In England, so long as the Stuarts reigned, the confederation of the Comprachicos was (for motives of which we have already given you a glimpse) to a certain extent protected. James II., a devout man, who persecuted the Jews and trampled out the gipsies, was a good prince to the Comprachicos. We have seen why. The Comprachicos were buyers of the human wares in which he was dealer. They excelled in disappearances. Disappearances are occasionally necessary for the good of the state. An inconvenient heir of tender age whom they took and handled lost his shape. This facilitated confiscation; the tranfer of titles to favourites was simplified. The Comprachicos were, moreover, very discreet and very taciturn. They bound themselves to silence, and kept their word, which is necessary in affairs of state. There was scarcely an example of their having betrayed the secrets of the king. This was, it is true, for their interest; and if the king had lost confidence in them, they would have been in great danger. They were thus of use in a political point of view. Moreover these artists furnished singers for the Holy Father. The Comprachicos were useful for the Miserere of Allegri. They were particularly devoted to Mary. All this pleased the papistry of the Stuarts. James II. could not be hostile to holy men who pushed their devotion to the Virgin to the extent of manufacturing eunuchs. In 1688 there was a change of dynasty in England: Orange supplanted Stuart. William III. replaced James II.
James II. went away to die in exile, miracles were performed on his tomb, and his relics cured the Bishop of Autun of fistula--a worthy recompense of the Christian virtues of the prince.
William, having neither the same ideas nor the same practices as James, was severe to the Comprachicos. He did his best to crush out the vermin.

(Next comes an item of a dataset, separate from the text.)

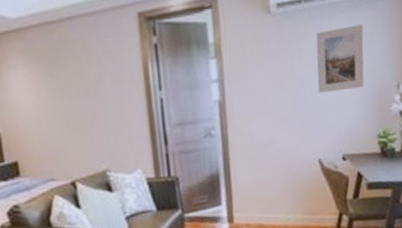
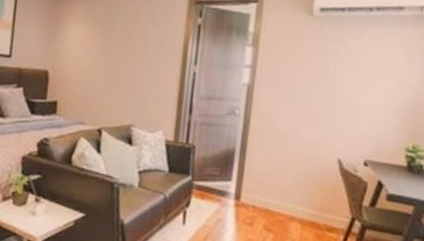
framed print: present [316,24,364,93] -> none [348,39,405,99]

A statute of the early part of William and Mary's reign hit the association of child-buyers hard. It was as the blow of a club to the Comprachicos, who were from that time pulverized. By the terms of this statute those of the fellowship taken and duly convicted were to be branded with a red-hot iron, imprinting R. on the shoulder, signifying rogue; on the left hand T, signifying thief; and on the right hand M, signifying man-slayer. The chiefs, "supposed to be rich, although beggars in appearance," were to be punished in the collistrigium--that is, the pillory--and branded on the forehead with a P, besides having their goods confiscated, and the trees in their woods rooted up. Those who did not inform against the Comprachicos were to be punished by confiscation and imprisonment for life, as for the crime of misprision. As for the women found among these men, they were to suffer the cucking-stool--this is a tumbrel, the name of which is composed of the French word coquine, and the German stuhl. English law being endowed with a strange longevity, this punishment still exists in English legislation for quarrelsome women. The cucking-stool is suspended over a river or a pond, the woman seated on it. The chair is allowed to drop into the water, and then pulled out. This dipping of the woman is repeated three times, "to cool her anger," says the commentator, Chamberlayne.